== Listed records ==
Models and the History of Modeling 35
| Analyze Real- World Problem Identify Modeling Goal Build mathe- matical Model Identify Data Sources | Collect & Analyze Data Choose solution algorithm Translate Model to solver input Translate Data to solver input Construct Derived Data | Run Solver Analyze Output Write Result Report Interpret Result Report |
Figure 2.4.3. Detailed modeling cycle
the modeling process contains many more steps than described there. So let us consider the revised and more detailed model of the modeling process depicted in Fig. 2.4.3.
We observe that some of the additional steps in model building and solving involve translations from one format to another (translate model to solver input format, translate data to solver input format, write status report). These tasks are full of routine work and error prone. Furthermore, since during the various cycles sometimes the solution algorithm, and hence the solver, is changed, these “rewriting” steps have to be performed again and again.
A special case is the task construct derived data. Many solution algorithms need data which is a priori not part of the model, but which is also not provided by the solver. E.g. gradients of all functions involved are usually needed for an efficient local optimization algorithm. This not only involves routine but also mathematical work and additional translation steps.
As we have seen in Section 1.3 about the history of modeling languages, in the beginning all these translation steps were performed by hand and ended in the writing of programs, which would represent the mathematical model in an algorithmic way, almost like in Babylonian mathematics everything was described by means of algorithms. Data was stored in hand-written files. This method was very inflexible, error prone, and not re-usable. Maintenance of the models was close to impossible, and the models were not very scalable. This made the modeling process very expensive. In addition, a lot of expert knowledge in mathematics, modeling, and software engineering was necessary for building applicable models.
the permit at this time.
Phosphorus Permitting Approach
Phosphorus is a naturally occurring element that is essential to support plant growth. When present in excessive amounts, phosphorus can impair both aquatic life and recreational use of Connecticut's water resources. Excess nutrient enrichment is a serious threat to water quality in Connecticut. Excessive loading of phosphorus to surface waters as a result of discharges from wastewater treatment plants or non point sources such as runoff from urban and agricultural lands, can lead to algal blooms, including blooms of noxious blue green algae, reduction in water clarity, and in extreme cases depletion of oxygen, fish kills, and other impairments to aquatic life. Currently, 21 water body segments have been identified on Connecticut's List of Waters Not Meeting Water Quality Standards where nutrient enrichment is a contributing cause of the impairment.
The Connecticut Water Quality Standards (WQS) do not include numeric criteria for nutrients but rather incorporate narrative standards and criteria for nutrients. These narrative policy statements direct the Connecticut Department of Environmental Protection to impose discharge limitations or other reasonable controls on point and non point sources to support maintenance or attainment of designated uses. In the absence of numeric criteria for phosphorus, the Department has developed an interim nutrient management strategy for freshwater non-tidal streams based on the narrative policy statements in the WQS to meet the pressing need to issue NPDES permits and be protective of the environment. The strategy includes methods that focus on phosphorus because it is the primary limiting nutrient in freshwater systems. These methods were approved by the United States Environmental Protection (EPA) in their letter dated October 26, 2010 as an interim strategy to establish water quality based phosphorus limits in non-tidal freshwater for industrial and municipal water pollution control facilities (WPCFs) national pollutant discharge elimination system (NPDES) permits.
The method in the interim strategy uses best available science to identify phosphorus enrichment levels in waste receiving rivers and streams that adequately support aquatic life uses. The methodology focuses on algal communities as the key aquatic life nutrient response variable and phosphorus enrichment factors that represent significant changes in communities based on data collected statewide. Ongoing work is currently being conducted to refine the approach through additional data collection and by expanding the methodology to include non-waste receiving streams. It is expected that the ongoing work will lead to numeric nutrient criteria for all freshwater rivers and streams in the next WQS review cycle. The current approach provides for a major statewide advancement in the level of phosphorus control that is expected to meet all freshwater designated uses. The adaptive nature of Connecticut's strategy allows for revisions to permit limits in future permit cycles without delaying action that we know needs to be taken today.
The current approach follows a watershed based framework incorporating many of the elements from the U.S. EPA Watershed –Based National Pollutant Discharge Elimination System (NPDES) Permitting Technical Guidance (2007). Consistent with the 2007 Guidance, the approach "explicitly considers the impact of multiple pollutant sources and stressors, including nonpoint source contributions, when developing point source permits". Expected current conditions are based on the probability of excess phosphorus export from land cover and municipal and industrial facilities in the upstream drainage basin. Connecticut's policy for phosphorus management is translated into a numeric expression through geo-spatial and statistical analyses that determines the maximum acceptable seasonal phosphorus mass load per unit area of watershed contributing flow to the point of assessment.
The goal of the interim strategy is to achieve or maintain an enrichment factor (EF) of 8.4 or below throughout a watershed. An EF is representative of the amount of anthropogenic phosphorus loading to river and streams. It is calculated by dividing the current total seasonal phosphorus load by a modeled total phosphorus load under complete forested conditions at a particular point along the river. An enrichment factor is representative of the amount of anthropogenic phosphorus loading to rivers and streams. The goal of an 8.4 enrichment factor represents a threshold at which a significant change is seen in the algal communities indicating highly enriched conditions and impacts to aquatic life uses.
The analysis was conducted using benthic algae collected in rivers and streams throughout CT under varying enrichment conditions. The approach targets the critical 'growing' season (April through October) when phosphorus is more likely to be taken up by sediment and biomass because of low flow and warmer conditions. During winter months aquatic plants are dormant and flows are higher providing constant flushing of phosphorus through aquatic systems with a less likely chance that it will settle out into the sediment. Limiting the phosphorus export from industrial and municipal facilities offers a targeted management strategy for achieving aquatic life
===
[Task requirements] What is needed is an exact copy of all the records.

[Final answer]
Models and the History of Modeling 35
| Analyze Real- World Problem Identify Modeling Goal Build mathe- matical Model Identify Data Sources | Collect & Analyze Data Choose solution algorithm Translate Model to solver input Translate Data to solver input Construct Derived Data | Run Solver Analyze Output Write Result Report Interpret Result Report |
Figure 2.4.3. Detailed modeling cycle
the modeling process contains many more steps than described there. So let us consider the revised and more detailed model of the modeling process depicted in Fig. 2.4.3.
We observe that some of the additional steps in model building and solving involve translations from one format to another (translate model to solver input format, translate data to solver input format, write status report). These tasks are full of routine work and error prone. Furthermore, since during the various cycles sometimes the solution algorithm, and hence the solver, is changed, these “rewriting” steps have to be performed again and again.
A special case is the task construct derived data. Many solution algorithms need data which is a priori not part of the model, but which is also not provided by the solver. E.g. gradients of all functions involved are usually needed for an efficient local optimization algorithm. This not only involves routine but also mathematical work and additional translation steps.
As we have seen in Section 1.3 about the history of modeling languages, in the beginning all these translation steps were performed by hand and ended in the writing of programs, which would represent the mathematical model in an algorithmic way, almost like in Babylonian mathematics everything was described by means of algorithms. Data was stored in hand-written files. This method was very inflexible, error prone, and not re-usable. Maintenance of the models was close to impossible, and the models were not very scalable. This made the modeling process very expensive. In addition, a lot of expert knowledge in mathematics, modeling, and software engineering was necessary for building applicable models.
the permit at this time.
Phosphorus Permitting Approach
Phosphorus is a naturally occurring element that is essential to support plant growth. When present in excessive amounts, phosphorus can impair both aquatic life and recreational use of Connecticut's water resources. Excess nutrient enrichment is a serious threat to water quality in Connecticut. Excessive loading of phosphorus to surface waters as a result of discharges from wastewater treatment plants or non point sources such as runoff from urban and agricultural lands, can lead to algal blooms, including blooms of noxious blue green algae, reduction in water clarity, and in extreme cases depletion of oxygen, fish kills, and other impairments to aquatic life. Currently, 21 water body segments have been identified on Connecticut's List of Waters Not Meeting Water Quality Standards where nutrient enrichment is a contributing cause of the impairment.
The Connecticut Water Quality Standards (WQS) do not include numeric criteria for nutrients but rather incorporate narrative standards and criteria for nutrients. These narrative policy statements direct the Connecticut Department of Environmental Protection to impose discharge limitations or other reasonable controls on point and non point sources to support maintenance or attainment of designated uses. In the absence of numeric criteria for phosphorus, the Department has developed an interim nutrient management strategy for freshwater non-tidal streams based on the narrative policy statements in the WQS to meet the pressing need to issue NPDES permits and be protective of the environment. The strategy includes methods that focus on phosphorus because it is the primary limiting nutrient in freshwater systems. These methods were approved by the United States Environmental Protection (EPA) in their letter dated October 26, 2010 as an interim strategy to establish water quality based phosphorus limits in non-tidal freshwater for industrial and municipal water pollution control facilities (WPCFs) national pollutant discharge elimination system (NPDES) permits.
The method in the interim strategy uses best available science to identify phosphorus enrichment levels in waste receiving rivers and streams that adequately support aquatic life uses. The methodology focuses on algal communities as the key aquatic life nutrient response variable and phosphorus enrichment factors that represent significant changes in communities based on data collected statewide. Ongoing work is currently being conducted to refine the approach through additional data collection and by expanding the methodology to include non-waste receiving streams. It is expected that the ongoing work will lead to numeric nutrient criteria for all freshwater rivers and streams in the next WQS review cycle. The current approach provides for a major statewide advancement in the level of phosphorus control that is expected to meet all freshwater designated uses. The adaptive nature of Connecticut's strategy allows for revisions to permit limits in future permit cycles without delaying action that we know needs to be taken today.
The current approach follows a watershed based framework incorporating many of the elements from the U.S. EPA Watershed –Based National Pollutant Discharge Elimination System (NPDES) Permitting Technical Guidance (2007). Consistent with the 2007 Guidance, the approach "explicitly considers the impact of multiple pollutant sources and stressors, including nonpoint source contributions, when developing point source permits". Expected current conditions are based on the probability of excess phosphorus export from land cover and municipal and industrial facilities in the upstream drainage basin. Connecticut's policy for phosphorus management is translated into a numeric expression through geo-spatial and statistical analyses that determines the maximum acceptable seasonal phosphorus mass load per unit area of watershed contributing flow to the point of assessment.
The goal of the interim strategy is to achieve or maintain an enrichment factor (EF) of 8.4 or below throughout a watershed. An EF is representative of the amount of anthropogenic phosphorus loading to river and streams. It is calculated by dividing the current total seasonal phosphorus load by a modeled total phosphorus load under complete forested conditions at a particular point along the river. An enrichment factor is representative of the amount of anthropogenic phosphorus loading to rivers and streams. The goal of an 8.4 enrichment factor represents a threshold at which a significant change is seen in the algal communities indicating highly enriched conditions and impacts to aquatic life uses.
The analysis was conducted using benthic algae collected in rivers and streams throughout CT under varying enrichment conditions. The approach targets the critical 'growing' season (April through October) when phosphorus is more likely to be taken up by sediment and biomass because of low flow and warmer conditions. During winter months aquatic plants are dormant and flows are higher providing constant flushing of phosphorus through aquatic systems with a less likely chance that it will settle out into the sediment. Limiting the phosphorus export from industrial and municipal facilities offers a targeted management strategy for achieving aquatic life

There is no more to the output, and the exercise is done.